Aan hoeveel ondernemingen is, sinds 15 augustus 1988, het recht om het predicaat «Koninklijk» te voeren ontnomen? Aan welke ondernemingen is het recht ontnomen en om welke redenen was dit?
Het is verschillende keren voorgekomen, dat het recht tot het voeren van het predicaat Koninklijk aan een bedrijf is ingetrokken. De redenen voor intrekking variëren. Deels was dit het geval voor omstandigheden zoals beschreven in artikel 6 van de Koninklijke Beschikking van 15 augustus 1988, nr. 34, zoals bijvoorbeeld een wijziging van de juridische structuur van een bedrijf. Ook is het voorgekomen dat een bedrijf niet meer voldeed aan de voorwaarden zoals bijvoorbeeld het niet meer voldoen aan de vereiste zelfstandigheid ten aanzien van de bepaling van de beleidsstrategie en het financiële beleid.
Is de Minister ervan op de hoogte dat in de afgelopen twintig jaar meerdere ondernemingen, die het recht hebben het predicaat te voeren, zich zeker schuldig hebben gemaakt aan ten minste één van de onder vraag 9 benoemde daden? Zo ja, wat is daarop haar/zijn reactie?

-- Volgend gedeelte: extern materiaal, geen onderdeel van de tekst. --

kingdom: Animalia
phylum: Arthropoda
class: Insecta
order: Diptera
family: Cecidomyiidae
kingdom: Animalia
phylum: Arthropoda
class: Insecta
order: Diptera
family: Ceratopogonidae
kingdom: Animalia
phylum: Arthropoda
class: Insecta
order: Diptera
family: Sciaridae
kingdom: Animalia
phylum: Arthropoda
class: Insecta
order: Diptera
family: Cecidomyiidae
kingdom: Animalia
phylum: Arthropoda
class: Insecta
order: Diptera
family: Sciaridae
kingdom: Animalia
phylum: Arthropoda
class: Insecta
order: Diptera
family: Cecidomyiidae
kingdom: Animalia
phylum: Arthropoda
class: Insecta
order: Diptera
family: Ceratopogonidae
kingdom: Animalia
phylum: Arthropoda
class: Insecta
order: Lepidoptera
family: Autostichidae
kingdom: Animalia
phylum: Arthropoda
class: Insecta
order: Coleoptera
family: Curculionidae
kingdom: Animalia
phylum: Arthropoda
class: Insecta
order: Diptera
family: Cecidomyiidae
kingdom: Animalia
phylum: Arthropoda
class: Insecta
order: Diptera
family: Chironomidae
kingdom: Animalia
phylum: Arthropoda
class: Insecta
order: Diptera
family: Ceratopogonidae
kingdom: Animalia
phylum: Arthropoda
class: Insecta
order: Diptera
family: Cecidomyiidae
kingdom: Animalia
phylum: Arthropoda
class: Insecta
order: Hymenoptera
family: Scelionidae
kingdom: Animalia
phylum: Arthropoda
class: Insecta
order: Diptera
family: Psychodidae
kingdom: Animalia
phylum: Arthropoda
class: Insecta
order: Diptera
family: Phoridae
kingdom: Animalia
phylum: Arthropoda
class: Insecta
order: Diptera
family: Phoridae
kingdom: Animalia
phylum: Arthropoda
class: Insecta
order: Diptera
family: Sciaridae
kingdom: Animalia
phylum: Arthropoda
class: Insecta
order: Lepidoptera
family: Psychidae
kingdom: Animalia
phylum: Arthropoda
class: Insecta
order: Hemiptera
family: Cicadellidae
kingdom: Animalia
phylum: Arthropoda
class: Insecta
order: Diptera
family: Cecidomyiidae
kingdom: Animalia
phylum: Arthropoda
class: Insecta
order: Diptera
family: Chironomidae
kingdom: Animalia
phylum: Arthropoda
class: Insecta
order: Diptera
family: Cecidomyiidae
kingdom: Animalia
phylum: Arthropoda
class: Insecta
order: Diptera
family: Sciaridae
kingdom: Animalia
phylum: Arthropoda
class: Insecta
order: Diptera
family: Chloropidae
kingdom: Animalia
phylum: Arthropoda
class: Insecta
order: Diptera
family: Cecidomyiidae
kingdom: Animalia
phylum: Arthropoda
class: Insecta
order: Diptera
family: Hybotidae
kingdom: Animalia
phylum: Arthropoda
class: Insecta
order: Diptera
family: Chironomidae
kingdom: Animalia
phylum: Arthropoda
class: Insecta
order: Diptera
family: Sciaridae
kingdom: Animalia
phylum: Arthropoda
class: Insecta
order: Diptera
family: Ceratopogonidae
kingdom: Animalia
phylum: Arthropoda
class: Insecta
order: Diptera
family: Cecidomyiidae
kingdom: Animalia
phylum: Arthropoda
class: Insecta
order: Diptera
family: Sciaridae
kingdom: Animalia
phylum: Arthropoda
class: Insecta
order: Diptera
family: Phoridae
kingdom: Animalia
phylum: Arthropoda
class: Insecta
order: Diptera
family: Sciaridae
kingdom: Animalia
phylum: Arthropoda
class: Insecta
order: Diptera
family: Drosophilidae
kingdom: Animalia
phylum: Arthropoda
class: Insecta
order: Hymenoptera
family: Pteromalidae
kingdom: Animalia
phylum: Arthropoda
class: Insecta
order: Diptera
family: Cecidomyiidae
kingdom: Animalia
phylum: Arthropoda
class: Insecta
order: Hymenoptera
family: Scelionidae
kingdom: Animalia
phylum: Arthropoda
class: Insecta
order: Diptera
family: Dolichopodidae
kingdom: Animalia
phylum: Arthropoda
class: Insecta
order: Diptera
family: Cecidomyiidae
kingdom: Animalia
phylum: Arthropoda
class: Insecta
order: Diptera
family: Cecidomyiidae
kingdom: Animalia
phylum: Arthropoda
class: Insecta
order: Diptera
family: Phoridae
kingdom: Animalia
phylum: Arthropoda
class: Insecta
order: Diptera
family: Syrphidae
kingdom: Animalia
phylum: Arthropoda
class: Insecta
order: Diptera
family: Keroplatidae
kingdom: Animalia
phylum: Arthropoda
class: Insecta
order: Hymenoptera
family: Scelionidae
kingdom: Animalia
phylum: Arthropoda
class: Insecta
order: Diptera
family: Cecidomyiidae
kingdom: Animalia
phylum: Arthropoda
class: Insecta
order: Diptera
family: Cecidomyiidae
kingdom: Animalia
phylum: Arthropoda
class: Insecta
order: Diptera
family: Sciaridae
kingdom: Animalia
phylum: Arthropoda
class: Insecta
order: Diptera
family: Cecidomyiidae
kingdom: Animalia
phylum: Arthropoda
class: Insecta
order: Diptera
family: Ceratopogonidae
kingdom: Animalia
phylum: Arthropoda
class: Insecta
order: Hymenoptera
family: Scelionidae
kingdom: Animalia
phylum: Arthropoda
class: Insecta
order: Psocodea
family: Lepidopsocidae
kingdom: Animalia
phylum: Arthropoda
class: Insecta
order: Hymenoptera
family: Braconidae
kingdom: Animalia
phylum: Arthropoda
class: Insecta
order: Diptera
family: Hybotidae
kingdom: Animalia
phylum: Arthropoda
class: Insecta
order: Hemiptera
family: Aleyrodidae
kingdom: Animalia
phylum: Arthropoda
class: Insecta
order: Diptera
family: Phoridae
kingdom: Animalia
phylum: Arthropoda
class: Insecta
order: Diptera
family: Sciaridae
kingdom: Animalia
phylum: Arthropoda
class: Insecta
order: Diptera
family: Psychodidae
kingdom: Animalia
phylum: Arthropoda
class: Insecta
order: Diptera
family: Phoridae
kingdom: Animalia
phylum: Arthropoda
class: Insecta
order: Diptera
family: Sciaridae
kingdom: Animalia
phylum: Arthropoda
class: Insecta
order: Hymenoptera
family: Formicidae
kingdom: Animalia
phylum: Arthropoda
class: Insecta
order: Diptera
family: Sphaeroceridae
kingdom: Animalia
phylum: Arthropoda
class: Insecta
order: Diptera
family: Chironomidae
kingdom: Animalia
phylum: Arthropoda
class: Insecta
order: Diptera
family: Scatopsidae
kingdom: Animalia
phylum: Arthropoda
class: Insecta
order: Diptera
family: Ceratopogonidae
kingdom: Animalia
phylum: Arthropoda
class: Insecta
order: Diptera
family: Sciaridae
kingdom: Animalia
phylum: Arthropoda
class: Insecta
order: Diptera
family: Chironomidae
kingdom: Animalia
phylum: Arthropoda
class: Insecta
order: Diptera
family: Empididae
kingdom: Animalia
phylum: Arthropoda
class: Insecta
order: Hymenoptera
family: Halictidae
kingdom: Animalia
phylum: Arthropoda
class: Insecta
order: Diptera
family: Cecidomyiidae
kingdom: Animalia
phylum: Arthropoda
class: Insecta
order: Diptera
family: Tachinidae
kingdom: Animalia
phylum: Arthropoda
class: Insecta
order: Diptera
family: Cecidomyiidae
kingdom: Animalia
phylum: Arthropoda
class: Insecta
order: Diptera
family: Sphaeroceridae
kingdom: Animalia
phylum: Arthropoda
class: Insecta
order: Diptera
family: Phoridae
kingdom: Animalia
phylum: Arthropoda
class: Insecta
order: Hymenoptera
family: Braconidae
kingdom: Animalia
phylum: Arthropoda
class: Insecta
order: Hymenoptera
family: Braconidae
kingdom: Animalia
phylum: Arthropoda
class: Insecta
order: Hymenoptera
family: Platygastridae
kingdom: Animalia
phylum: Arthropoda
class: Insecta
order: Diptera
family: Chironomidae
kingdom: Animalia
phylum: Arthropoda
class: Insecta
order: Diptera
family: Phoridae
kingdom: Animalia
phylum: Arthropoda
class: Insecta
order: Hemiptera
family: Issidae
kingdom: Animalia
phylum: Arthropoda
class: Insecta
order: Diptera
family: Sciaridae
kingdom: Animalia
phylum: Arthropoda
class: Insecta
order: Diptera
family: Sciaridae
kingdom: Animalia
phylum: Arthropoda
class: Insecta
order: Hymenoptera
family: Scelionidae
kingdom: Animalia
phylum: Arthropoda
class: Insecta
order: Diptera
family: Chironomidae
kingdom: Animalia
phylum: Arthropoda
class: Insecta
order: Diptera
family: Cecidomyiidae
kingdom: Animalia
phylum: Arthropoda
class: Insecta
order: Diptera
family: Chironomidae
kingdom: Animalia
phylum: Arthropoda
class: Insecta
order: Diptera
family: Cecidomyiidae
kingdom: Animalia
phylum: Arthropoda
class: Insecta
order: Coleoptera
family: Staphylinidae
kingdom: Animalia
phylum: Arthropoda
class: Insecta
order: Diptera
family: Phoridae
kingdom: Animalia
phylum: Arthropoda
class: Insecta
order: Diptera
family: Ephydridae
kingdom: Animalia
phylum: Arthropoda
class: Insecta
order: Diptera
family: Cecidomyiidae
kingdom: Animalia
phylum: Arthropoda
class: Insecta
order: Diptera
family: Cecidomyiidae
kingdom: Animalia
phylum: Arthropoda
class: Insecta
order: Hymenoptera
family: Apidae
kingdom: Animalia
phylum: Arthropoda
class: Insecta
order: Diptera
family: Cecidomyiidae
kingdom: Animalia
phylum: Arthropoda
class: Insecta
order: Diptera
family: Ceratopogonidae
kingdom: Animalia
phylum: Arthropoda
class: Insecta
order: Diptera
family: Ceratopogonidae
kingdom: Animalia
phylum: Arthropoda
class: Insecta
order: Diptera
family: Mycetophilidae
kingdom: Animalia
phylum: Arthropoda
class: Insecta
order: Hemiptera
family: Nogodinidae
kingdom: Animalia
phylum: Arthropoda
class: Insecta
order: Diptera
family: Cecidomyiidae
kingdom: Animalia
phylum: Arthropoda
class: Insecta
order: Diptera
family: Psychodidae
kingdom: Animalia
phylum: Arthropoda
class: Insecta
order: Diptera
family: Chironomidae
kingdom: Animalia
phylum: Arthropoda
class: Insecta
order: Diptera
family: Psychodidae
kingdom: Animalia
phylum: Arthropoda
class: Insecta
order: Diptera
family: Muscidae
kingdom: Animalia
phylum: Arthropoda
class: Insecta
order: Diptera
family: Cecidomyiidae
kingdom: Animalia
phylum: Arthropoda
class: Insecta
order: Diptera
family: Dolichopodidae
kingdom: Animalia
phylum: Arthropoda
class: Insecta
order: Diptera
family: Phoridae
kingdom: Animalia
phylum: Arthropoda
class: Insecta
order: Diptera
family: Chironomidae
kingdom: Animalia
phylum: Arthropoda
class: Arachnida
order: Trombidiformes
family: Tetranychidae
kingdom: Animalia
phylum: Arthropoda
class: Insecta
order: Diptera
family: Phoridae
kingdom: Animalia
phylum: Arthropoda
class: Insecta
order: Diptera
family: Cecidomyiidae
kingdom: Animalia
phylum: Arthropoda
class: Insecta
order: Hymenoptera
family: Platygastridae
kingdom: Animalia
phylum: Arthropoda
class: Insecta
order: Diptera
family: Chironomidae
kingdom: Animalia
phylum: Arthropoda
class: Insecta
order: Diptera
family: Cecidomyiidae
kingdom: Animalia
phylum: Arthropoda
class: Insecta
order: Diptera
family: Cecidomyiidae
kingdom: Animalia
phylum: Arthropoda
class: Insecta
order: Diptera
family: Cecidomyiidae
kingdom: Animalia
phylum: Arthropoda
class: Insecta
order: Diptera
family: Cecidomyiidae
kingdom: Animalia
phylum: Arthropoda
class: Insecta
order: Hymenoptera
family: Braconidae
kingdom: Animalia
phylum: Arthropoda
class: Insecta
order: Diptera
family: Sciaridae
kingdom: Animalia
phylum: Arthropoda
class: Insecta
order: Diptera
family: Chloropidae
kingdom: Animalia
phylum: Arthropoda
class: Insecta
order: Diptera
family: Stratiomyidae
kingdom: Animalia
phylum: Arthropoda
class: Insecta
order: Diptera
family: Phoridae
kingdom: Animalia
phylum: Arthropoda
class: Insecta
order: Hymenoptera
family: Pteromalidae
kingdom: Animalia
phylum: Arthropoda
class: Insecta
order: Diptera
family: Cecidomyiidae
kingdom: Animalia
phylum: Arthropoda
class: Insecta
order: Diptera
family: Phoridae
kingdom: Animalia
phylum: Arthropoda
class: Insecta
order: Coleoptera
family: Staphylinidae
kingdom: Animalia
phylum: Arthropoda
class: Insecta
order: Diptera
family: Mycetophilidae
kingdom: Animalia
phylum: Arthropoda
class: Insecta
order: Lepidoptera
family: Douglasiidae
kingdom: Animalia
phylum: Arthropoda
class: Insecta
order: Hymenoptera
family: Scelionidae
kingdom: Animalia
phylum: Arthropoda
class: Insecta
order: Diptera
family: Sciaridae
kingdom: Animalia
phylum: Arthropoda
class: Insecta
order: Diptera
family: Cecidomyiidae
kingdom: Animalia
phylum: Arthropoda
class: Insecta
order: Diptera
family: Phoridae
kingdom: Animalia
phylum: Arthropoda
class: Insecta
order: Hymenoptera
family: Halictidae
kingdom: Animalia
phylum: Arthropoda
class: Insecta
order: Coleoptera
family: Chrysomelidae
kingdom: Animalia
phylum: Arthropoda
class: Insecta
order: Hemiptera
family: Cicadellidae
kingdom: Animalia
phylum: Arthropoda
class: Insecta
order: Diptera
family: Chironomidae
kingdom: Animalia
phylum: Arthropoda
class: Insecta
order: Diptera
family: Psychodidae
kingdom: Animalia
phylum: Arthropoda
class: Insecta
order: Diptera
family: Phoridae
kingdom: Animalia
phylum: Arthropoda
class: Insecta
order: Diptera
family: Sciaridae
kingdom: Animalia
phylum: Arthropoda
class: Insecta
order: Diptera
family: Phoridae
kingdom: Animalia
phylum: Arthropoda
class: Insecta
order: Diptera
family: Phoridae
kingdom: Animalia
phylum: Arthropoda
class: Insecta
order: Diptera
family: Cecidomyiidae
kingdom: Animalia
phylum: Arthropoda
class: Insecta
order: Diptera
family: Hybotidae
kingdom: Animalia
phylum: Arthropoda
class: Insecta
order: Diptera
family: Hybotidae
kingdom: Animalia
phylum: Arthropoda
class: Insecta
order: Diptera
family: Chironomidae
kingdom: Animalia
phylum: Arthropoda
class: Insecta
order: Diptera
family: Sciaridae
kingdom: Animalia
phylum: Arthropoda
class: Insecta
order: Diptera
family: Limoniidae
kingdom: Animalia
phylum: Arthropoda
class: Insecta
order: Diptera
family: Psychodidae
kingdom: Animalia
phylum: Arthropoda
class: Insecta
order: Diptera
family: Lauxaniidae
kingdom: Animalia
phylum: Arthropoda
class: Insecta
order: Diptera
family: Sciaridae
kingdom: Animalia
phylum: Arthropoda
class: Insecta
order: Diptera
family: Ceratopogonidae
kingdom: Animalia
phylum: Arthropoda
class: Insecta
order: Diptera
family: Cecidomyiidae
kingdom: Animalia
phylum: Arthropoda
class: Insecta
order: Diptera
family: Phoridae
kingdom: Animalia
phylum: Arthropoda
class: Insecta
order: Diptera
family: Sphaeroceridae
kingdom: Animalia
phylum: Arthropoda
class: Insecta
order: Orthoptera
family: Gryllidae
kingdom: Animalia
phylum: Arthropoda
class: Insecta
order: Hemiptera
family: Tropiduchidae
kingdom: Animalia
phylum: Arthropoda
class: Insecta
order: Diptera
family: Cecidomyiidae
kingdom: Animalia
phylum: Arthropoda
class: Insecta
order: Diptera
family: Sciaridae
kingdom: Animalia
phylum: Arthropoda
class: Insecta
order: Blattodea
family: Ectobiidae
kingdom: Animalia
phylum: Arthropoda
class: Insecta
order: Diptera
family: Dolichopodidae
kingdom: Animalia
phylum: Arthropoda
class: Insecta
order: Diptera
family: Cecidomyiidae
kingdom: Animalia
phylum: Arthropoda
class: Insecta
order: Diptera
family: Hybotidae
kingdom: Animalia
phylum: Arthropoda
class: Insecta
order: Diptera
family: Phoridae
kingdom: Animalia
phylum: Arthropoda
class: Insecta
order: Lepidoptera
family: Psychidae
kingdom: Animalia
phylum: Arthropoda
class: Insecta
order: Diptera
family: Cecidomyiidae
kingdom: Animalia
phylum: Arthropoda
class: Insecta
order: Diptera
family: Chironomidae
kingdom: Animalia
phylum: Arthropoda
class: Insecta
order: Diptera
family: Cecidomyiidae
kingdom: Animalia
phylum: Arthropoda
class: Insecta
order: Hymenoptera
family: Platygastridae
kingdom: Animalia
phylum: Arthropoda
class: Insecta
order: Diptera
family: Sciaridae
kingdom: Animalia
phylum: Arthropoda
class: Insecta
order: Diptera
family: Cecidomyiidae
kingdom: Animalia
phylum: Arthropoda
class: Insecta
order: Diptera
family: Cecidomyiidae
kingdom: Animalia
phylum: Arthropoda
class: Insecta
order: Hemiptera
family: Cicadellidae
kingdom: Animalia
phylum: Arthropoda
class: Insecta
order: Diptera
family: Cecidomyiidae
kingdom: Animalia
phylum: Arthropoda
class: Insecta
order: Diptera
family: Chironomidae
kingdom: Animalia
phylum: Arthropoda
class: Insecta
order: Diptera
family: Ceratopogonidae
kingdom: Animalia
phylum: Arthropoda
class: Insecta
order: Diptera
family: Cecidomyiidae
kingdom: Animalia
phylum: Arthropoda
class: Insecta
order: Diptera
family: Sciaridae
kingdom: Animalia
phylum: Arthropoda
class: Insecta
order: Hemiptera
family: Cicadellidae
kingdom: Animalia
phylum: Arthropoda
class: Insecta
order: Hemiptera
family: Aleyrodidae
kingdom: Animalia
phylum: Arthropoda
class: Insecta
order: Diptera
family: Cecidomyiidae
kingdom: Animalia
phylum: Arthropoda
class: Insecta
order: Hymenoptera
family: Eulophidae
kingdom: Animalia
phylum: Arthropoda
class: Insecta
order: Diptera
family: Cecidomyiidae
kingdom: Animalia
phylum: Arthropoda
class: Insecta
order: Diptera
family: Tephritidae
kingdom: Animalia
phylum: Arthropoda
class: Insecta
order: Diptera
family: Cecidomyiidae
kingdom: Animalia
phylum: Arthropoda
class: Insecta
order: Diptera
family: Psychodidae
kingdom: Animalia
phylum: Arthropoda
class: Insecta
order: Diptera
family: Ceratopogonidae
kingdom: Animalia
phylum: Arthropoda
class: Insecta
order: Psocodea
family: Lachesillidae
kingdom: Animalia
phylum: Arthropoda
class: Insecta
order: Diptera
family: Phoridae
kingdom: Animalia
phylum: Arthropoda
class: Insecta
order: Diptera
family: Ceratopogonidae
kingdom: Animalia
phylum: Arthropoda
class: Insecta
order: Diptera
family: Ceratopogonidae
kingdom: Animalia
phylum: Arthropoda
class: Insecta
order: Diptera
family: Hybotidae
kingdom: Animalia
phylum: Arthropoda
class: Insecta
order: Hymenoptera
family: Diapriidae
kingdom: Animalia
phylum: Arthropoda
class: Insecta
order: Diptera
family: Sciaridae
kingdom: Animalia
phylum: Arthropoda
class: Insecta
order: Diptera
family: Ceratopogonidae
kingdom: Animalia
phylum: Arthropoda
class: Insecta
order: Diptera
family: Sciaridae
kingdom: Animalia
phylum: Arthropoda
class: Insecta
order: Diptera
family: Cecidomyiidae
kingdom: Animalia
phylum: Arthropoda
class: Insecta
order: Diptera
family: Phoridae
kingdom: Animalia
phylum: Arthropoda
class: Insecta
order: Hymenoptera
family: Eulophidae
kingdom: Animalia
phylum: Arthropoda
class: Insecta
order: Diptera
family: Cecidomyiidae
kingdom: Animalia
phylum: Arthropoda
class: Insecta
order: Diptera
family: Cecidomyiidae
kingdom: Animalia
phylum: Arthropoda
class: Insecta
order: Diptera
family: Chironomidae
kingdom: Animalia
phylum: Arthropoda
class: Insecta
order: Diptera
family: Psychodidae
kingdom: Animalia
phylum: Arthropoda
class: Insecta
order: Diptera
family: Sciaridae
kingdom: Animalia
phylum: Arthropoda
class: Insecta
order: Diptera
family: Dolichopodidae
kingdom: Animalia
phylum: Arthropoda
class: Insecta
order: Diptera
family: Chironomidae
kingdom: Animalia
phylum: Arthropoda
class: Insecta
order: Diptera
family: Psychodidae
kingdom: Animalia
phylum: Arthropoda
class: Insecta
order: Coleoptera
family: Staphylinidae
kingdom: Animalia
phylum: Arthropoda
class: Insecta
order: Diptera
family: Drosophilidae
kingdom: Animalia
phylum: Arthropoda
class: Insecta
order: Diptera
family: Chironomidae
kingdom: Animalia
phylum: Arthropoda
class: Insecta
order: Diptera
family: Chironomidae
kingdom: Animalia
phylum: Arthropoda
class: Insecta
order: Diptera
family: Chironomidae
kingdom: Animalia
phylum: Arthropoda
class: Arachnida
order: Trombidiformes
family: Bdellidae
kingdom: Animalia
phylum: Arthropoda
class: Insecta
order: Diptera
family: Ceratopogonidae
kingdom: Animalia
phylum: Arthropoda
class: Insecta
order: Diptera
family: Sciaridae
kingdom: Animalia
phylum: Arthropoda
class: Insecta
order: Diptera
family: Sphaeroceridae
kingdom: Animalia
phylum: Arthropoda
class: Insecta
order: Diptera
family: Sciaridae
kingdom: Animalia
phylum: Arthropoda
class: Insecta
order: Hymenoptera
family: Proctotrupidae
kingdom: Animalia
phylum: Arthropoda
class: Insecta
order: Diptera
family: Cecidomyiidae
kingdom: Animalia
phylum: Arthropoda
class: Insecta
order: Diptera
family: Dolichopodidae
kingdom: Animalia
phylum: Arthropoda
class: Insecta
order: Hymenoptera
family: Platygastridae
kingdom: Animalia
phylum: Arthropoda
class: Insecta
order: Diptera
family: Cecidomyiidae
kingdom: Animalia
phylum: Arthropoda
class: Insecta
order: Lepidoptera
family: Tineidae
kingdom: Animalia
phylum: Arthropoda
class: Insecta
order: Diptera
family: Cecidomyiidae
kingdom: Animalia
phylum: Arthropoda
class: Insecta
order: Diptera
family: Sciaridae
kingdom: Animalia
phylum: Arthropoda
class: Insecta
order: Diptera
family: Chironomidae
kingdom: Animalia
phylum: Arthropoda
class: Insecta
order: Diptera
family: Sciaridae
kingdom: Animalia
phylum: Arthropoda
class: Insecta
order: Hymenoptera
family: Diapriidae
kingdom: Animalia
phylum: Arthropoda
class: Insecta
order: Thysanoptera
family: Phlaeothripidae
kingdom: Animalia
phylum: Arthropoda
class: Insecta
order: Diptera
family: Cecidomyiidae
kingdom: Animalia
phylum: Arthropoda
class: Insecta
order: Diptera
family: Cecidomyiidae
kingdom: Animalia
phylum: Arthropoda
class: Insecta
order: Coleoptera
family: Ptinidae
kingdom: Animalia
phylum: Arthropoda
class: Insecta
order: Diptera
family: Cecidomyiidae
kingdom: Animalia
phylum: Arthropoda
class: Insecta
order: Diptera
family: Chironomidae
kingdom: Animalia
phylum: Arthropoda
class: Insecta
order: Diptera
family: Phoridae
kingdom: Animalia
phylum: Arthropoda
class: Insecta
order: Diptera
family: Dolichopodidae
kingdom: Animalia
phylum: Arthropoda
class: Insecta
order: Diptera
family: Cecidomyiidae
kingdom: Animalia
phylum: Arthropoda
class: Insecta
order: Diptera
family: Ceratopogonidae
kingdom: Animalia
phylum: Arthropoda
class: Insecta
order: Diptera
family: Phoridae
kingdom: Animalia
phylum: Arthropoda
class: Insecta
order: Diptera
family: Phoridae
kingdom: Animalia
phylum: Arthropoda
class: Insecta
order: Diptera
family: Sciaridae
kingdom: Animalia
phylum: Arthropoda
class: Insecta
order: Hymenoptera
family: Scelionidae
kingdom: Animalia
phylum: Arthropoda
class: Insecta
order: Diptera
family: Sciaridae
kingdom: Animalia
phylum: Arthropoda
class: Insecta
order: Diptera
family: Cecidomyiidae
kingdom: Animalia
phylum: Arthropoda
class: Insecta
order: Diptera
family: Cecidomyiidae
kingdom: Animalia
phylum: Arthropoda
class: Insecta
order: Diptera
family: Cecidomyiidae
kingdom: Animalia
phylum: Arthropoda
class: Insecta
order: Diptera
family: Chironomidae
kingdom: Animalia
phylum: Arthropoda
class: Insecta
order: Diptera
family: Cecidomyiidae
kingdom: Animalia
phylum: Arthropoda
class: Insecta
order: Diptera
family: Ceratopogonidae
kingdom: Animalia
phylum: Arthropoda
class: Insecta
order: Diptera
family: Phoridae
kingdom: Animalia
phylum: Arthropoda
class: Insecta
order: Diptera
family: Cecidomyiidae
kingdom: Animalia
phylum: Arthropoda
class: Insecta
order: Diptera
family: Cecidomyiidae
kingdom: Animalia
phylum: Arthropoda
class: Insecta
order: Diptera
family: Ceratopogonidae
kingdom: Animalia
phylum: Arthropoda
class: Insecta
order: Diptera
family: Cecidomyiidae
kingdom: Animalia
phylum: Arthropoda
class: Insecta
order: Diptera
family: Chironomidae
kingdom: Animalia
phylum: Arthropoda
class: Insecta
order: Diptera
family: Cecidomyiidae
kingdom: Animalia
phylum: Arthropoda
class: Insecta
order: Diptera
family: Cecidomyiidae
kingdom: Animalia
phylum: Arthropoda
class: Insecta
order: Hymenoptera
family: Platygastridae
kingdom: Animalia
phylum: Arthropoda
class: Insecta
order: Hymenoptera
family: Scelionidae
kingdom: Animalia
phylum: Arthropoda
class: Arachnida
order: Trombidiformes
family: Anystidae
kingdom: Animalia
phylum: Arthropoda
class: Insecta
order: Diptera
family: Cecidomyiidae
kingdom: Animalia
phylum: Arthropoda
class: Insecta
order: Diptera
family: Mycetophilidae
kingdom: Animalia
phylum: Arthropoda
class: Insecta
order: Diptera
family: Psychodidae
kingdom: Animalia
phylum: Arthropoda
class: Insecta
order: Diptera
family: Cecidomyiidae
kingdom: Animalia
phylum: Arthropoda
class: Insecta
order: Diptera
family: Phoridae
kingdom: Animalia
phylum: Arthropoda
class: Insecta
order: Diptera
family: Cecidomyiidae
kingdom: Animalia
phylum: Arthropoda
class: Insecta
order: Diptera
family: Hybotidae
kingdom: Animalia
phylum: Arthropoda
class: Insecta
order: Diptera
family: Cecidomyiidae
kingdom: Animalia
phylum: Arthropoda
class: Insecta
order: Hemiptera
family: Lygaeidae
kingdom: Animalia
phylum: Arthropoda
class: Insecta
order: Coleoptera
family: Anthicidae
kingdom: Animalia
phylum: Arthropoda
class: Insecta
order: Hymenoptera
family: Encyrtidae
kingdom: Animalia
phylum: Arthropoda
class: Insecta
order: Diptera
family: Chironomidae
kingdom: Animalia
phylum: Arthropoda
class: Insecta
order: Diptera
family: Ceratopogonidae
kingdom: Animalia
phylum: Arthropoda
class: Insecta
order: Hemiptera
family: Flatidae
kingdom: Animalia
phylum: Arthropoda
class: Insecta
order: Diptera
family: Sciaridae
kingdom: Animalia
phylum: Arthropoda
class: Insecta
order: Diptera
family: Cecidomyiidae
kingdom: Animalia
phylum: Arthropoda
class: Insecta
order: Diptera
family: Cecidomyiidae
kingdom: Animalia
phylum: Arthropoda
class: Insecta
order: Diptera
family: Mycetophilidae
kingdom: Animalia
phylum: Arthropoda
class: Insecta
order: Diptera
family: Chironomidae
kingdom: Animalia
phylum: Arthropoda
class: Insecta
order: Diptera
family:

Op individuele bedrijven kan ik niet ingaan. Ik verwijs naar de antwoorden op de vragen 2 en 3.
Is de Minister van mening dat het gepast is, zeker met oog op de voorwaarden en verplichtingen die komen kijken bij het recht om dit predicaat te dragen, om bedrijven, die zich schuldig maken aan één van de daden zoals beschreven onder vraag 9, een eervol Koninklijk predicaat toe te kennen?
Zie antwoord vraag 12.
Is de Minister bevoegd om aan bedrijven het recht om het predicaat te voeren te ontnemen? Zo ja, is de Minister bereid te controleren of ondernemingen, aan wie het recht is toegekend het predicaat te voeren, zich ook houden aan de voorwaarden en verplichtingen die daaraan verbonden zijn? En vervolgens dit predicaat te ontnemen aan de ondernemingen die niet aan de voorwaarden en verplichtingen voldoen?
Zie antwoord vraag 3.
Deelt de Minister met BIJ1 de mening dat het in de parlementaire democratie van 2021 niet past dat de Koning(in), zonder ministeriële tussenkomst, onderscheidingen kan verlenen buiten het Koninklijk Huis en haar/zijn Hofhouding? Zo ja, is de Minister voornemens om de status quo te veranderen? Zo nee, waarom niet?
Zoals in de antwoorden op de vragen 2 en 3 is uiteengezet, betreft de predicaatverlening en -intrekking een zorgvuldig proces via burgemeester en commissaris van de Koning. De predicaatverlening vindt plaats op basis van uitgevraagde adviezen aan onder andere de Ministeries van Economische Zaken en Klimaat en Sociale Zaken en Werkgelegenheid en (inspectie)diensten, en valt onder mijn ministeriële verantwoordelijkheid.
Is de Minister van mening dat er tenminste een beroepsprocedure dient te worden ingesteld om het recht om het predicaat te voeren te ontnemen? Zo ja, is de Minister voornemens om een dergelijke beroepsprocedure te regelen? En hoe? Zo nee, waarom niet?
Zoals in de antwoorden op de vragen 2 en 3 is uiteengezet, betreft de predicaatverlening en -intrekking een zorgvuldig proces via burgemeester en commissaris van de Koning en eventuele adviezen van onder andere de Ministeries van Economische Zaken en Klimaat en Sociale Zaken en Werkgelegenheid en (inspectie)diensten, en valt onder mijn ministeriële verantwoordelijkheid.